Open Design

An Overview of Open Design in 2022: Part 1
Technology

An Overview of Open Design in 2022: Part 1

Open Design teamOpen Design team

January 17, 2023

In this blog post, we'll explore the evolution of the Octopus design format and detail the changes that have occurred.

I asked my colleagues to contribute ideas for this blog post, and I received so much great content that I decided to split it into multiple blog posts. I'll be gradually publishing these over time. To start, let's provide a brief overview.

What is Open Design 2.0?

Open Design 2.0 is a headless design editor, meaning it is a TypeScript framework that provides a foundation for developers to build upon when working with designs. The framework helps developers tackle complex issues such as design rendering, design format, and importing existing design formats.

Back in September 2022, we discussed the ongoing work on refactoring almost all parts of the framework. This process brings both benefits and increased complexity and instability. In this article, we will explain the changes being made to each part of the framework and their current status.

The current state of Open Design

It is important to note that Open Design is still under development and is not ready for production use at this time. Despite this, we have made significant progress and the initial benchmark tests have been promising. Let's take a look at the changes that have been made.
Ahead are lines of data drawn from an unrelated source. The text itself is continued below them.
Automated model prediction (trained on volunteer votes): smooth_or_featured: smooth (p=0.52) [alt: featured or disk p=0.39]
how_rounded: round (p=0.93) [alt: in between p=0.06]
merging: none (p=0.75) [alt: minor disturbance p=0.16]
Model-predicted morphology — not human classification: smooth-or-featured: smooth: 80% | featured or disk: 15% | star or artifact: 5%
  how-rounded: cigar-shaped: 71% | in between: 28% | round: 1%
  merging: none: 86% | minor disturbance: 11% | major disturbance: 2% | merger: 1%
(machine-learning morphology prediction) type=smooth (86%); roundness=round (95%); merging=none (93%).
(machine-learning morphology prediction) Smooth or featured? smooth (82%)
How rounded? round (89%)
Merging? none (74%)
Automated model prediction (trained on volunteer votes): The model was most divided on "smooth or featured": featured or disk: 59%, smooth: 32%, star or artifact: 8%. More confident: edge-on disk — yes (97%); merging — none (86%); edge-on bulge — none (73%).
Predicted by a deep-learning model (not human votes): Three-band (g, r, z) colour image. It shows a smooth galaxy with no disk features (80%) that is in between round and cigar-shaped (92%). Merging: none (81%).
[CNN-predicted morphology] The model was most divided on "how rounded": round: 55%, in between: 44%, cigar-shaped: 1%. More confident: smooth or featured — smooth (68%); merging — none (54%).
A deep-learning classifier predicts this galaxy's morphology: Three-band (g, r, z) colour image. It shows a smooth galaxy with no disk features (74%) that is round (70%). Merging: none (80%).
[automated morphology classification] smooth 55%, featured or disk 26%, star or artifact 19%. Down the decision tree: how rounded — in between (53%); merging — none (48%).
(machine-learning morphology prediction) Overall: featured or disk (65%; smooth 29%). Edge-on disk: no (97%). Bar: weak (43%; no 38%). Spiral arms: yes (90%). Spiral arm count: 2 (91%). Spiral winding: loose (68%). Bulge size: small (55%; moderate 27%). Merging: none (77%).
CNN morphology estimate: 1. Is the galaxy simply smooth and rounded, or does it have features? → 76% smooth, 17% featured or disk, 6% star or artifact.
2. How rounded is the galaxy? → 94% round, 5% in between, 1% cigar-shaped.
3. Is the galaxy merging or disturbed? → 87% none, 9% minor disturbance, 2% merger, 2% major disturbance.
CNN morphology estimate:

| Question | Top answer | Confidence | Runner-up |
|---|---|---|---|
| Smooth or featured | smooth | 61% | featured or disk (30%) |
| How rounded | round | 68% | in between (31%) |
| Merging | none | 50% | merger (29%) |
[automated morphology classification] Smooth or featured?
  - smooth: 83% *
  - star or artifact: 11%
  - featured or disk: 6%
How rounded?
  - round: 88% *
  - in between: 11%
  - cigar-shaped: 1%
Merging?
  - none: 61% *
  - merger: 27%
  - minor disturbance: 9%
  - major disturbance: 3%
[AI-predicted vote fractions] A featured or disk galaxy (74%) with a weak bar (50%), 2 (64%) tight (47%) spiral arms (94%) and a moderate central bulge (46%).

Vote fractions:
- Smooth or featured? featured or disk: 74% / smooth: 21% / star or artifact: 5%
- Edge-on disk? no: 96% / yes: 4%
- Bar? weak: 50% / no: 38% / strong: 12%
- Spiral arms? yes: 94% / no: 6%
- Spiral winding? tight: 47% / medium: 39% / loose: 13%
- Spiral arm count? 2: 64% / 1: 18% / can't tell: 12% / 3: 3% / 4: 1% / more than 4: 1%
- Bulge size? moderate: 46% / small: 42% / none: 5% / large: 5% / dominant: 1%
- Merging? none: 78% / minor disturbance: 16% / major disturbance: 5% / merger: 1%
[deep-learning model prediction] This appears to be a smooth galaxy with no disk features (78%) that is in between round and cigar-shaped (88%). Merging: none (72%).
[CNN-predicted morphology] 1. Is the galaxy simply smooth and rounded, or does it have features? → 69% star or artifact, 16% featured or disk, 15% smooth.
The design format, also known as Octopus

Octopus is the universal design format used in our products, such as Avocode, Inspect, Design Converters and Ceros Studio. It has evolved over the years and has undergone a major change with the introduction of a new, more flexible, and generalized design data model.

This is the third version of Octopus and it currently supports integration with the following design tools: Figma, Adobe XD, Adobe Illustrator, and Adobe Photoshop. Where is Sketch, you may ask? The Sketch format is quite complicated and we need more time to get it right.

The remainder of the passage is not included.